┏━━

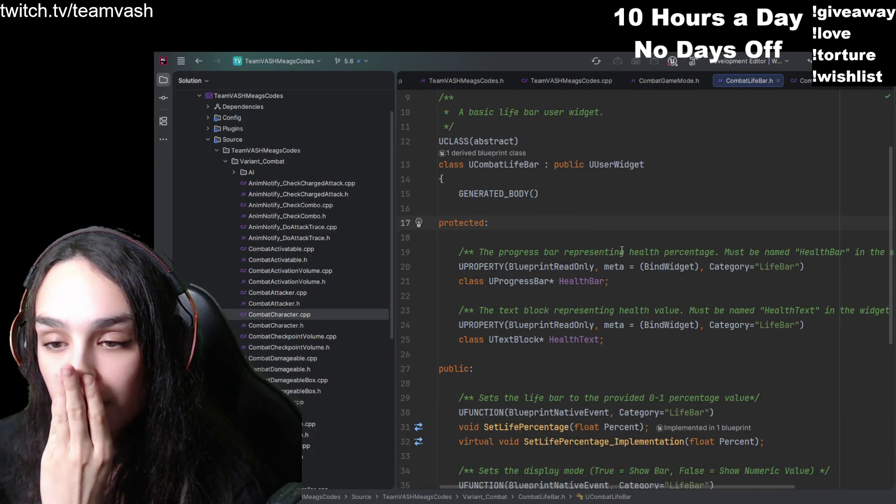
{"action": "scroll", "coordinate": [622, 252], "scroll_direction": "down", "scroll_amount": 5}
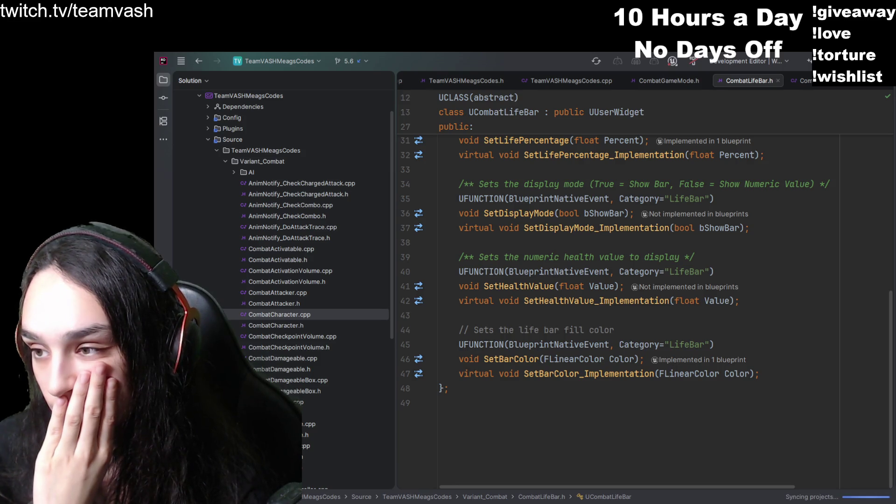
{"action": "scroll", "coordinate": [772, 247], "scroll_direction": "up", "scroll_amount": 6}
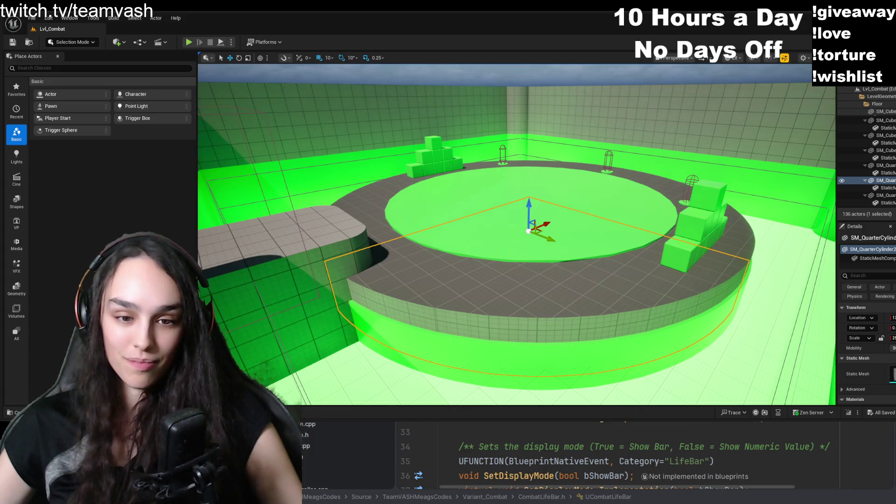
- Restore down the Unreal Editor window so the code behind it shows
{"action": "double_click", "coordinate": [241, 13]}
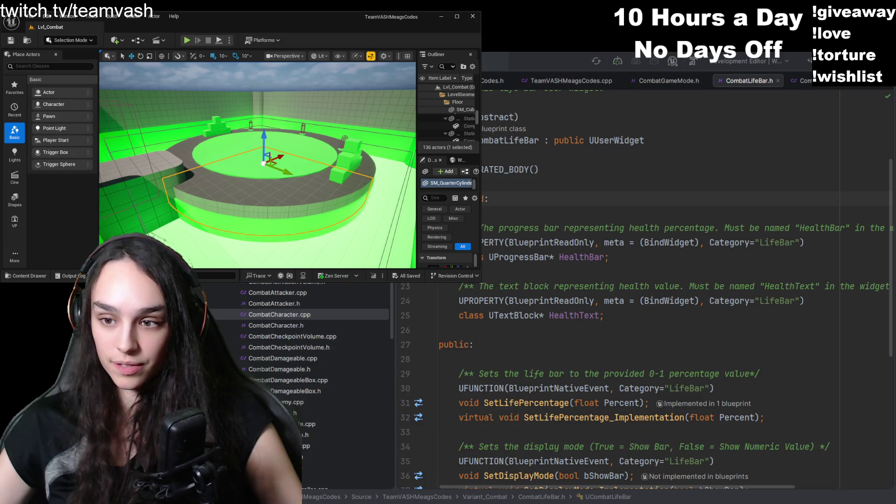
- Bring the Unreal Editor back to the front and browse up to the project's Blueprints folder
{"action": "double_click", "coordinate": [261, 16]}
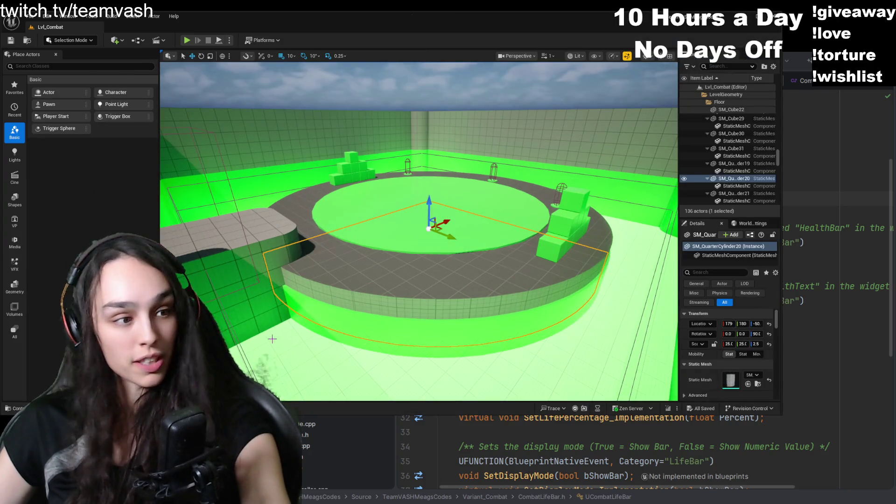
{"action": "key", "text": "super+Down"}
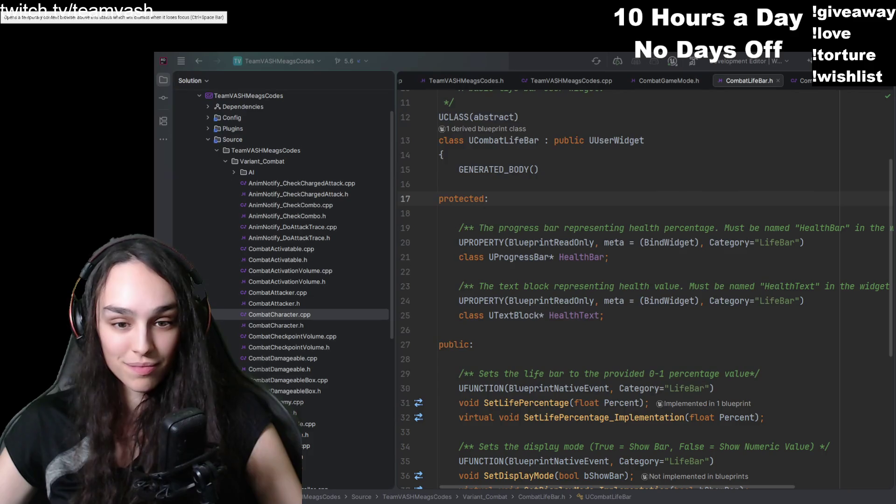
{"action": "key", "text": "alt+Tab"}
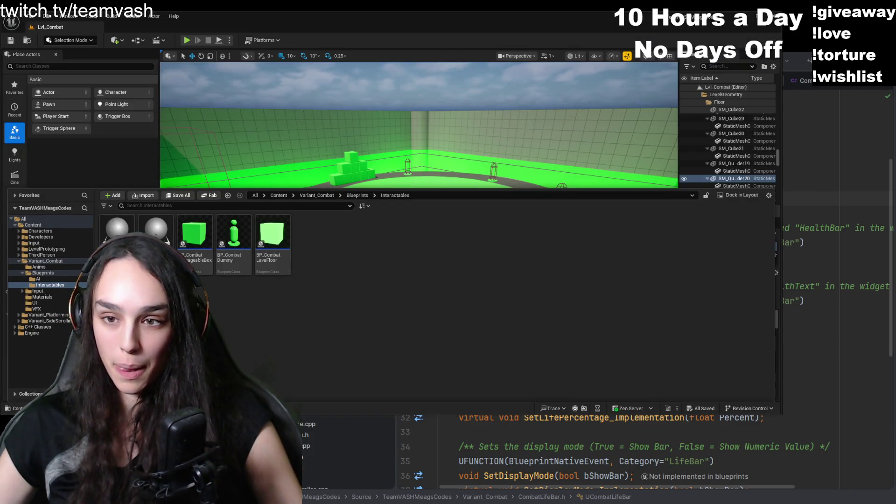
{"action": "left_click", "coordinate": [355, 196]}
{"action": "key", "text": "alt+Tab"}
{"action": "key", "text": "alt+Tab"}
{"action": "key", "text": "alt+Tab"}
{"action": "key", "text": "alt+Tab"}
{"action": "key", "text": "alt+Tab"}
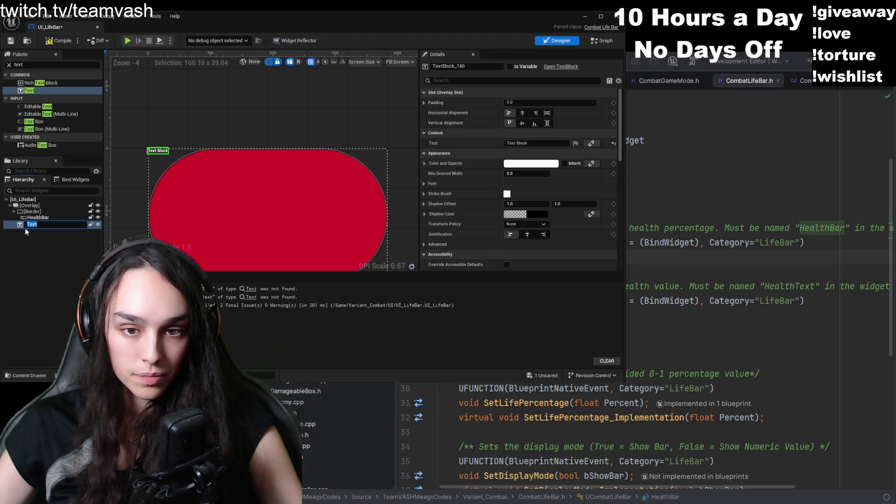
- Delete the stray Text Block from the UI_LifeBar hierarchy
{"action": "left_click", "coordinate": [36, 224]}
{"action": "mouse_move", "coordinate": [52, 213]}
{"action": "left_mouse_down"}
{"action": "mouse_move", "coordinate": [62, 217]}
{"action": "mouse_move", "coordinate": [35, 229]}
{"action": "mouse_move", "coordinate": [51, 209]}
{"action": "left_mouse_up"}
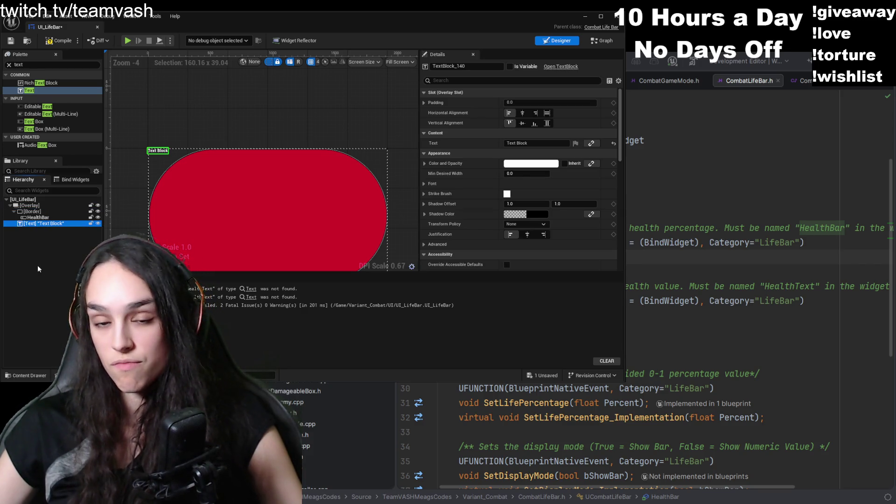
{"action": "left_click", "coordinate": [26, 212]}
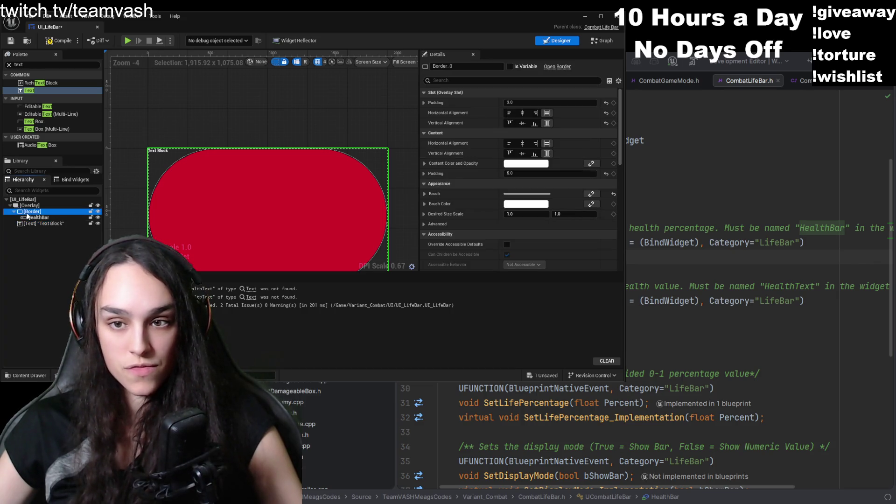
{"action": "left_click", "coordinate": [31, 224]}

┗━━

* **Aim of the exercise**:
Drop the images and transcribe the entries above exactly.

* **Answer section**:
{"action": "scroll", "coordinate": [622, 252], "scroll_direction": "down", "scroll_amount": 5}
{"action": "scroll", "coordinate": [772, 247], "scroll_direction": "up", "scroll_amount": 6}
- Restore down the Unreal Editor window so the code behind it shows
{"action": "double_click", "coordinate": [241, 13]}
- Bring the Unreal Editor back to the front and browse up to the project's Blueprints folder
{"action": "double_click", "coordinate": [261, 16]}
{"action": "key", "text": "super+Down"}
{"action": "key", "text": "alt+Tab"}
{"action": "left_click", "coordinate": [355, 196]}
{"action": "key", "text": "alt+Tab"}
{"action": "key", "text": "alt+Tab"}
{"action": "key", "text": "alt+Tab"}
{"action": "key", "text": "alt+Tab"}
{"action": "key", "text": "alt+Tab"}
- Delete the stray Text Block from the UI_LifeBar hierarchy
{"action": "left_click", "coordinate": [36, 224]}
{"action": "mouse_move", "coordinate": [52, 213]}
{"action": "left_mouse_down"}
{"action": "mouse_move", "coordinate": [62, 217]}
{"action": "mouse_move", "coordinate": [35, 229]}
{"action": "mouse_move", "coordinate": [51, 209]}
{"action": "left_mouse_up"}
{"action": "left_click", "coordinate": [26, 212]}
{"action": "left_click", "coordinate": [31, 224]}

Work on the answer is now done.